While our fees are not for specific contact hours, it is precisely because we have lost this contact time that we have lost the opportunity for dialogue and interaction, both of which are central to the College’s educational strategy. As a result our education has suffered. Indeed, this is the basis of our claims for compensation. On many courses, both undergraduate and postgraduate, we are fortunate to be partners with our lecturers in this excellent type of education; however, it cannot take place when our lecturers are on strike. The educational experience, which was the reason that we chose to come to Imperial, is what we value so highly, and not just the outcome.

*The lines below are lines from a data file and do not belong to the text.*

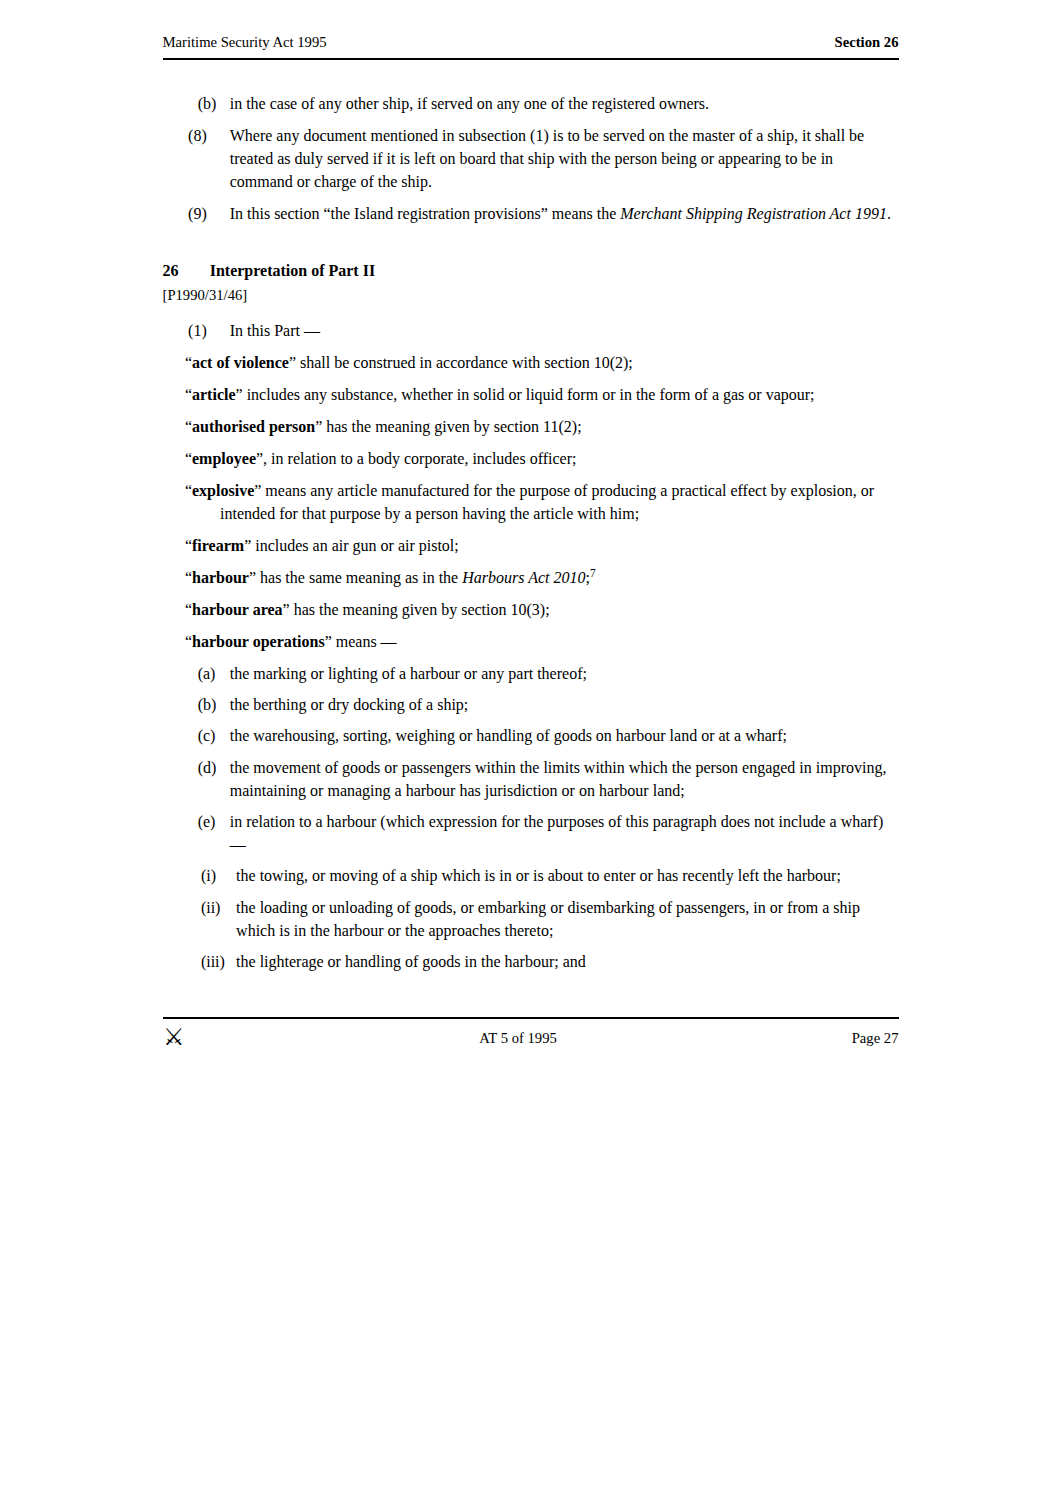Maritime Security Act 1995 Section 26
(b) in the case of any other ship, if served on any one of the registered owners.
(8) Where any document mentioned in subsection (1) is to be served on the master of a ship, it shall be treated as duly served if it is left on board that ship with the person being or appearing to be in command or charge of the ship.
(9) In this section “the Island registration provisions” means the Merchant Shipping Registration Act 1991.
26 Interpretation of Part II
[P1990/31/46]
(1) In this Part —
“act of violence” shall be construed in accordance with section 10(2);
“article” includes any substance, whether in solid or liquid form or in the form of a gas or vapour;
“authorised person” has the meaning given by section 11(2);
“employee”, in relation to a body corporate, includes officer;
“explosive” means any article manufactured for the purpose of producing a practical effect by explosion, or intended for that purpose by a person having the article with him;
“firearm” includes an air gun or air pistol;
“harbour” has the same meaning as in the Harbours Act 2010;7
“harbour area” has the meaning given by section 10(3);
“harbour operations” means —
(a) the marking or lighting of a harbour or any part thereof;
(b) the berthing or dry docking of a ship;
(c) the warehousing, sorting, weighing or handling of goods on harbour land or at a wharf;
(d) the movement of goods or passengers within the limits within which the person engaged in improving, maintaining or managing a harbour has jurisdiction or on harbour land;
(e) in relation to a harbour (which expression for the purposes of this paragraph does not include a wharf) —
(i) the towing, or moving of a ship which is in or is about to enter or has recently left the harbour;
(ii) the loading or unloading of goods, or embarking or disembarking of passengers, in or from a ship which is in the harbour or the approaches thereto;
(iii) the lighterage or handling of goods in the harbour; and
⚔ AT 5 of 1995 Page 27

Our educational experience should not be atomised into specific contact hours, but should rather be based on the totality of our learning experience. This requires our teachers and fellow students to be present in the department, at seminars, in classes, and on-line – and not on strike. The key point we were making in our correspondence with the College is that we have not just lost specific contact hours but also momentum and the excitement and creativity that comes from an excellent course. It is our educational experience in its entirety that has suffered as a direct result of the disruptions arising from the strike.

Despite assurances from senior management about mitigations for the strike, these have necessarily been minimal and in no way compensate for our loss. The fact remains that our lecturers were on strike for 14 days in the Spring Term – more than a quarter of the total term. Recovering lost teaching – funded by the college – may help to some extent but needs to fit into students’ existing commitments. Full time students are very stretched already, with multiple commitments, and few have capacity to retrace steps from the previous term. Even if it were feasible to reschedule lost teaching, the practicalities of doing so from the student’s point of view are therefore very limited. And without full student participation and interaction as partners in learning, the educational experience is considerably diminished. Therefore it can never simply a matter of replacing missing teaching sessions at a later date, particularly for the practical courses that were cancelled and which may be essential for some students in their future careers.

The sad fact is that strikes mean lost production. This is the reason that the College are withholding pay from our excellent lecturers who went on strike. It seems disingenuous to us that they can therefore also assert that we have not suffered a loss in our education and are not due a refund. For 14 days we were unable to meet with our lecturers who were union members; we missed scheduled teaching sessions; we lost opportunities to learn. This is what the totality of education means to us and not just the final degree outcome.

We would like the College to meet with us and our union representatives to agree a way forward that respects students’ loss of education experience through fair compensation. We feel privileged to be students at Imperial and are fortunate to be receiving an excellent educational experience. This, however, did not happen whilst our lecturers were on strike. We need to agree a fair and just formula to compensate, not only ourselves, but the 3,000 fellow students who have signed the letter stating they believed their education would suffer.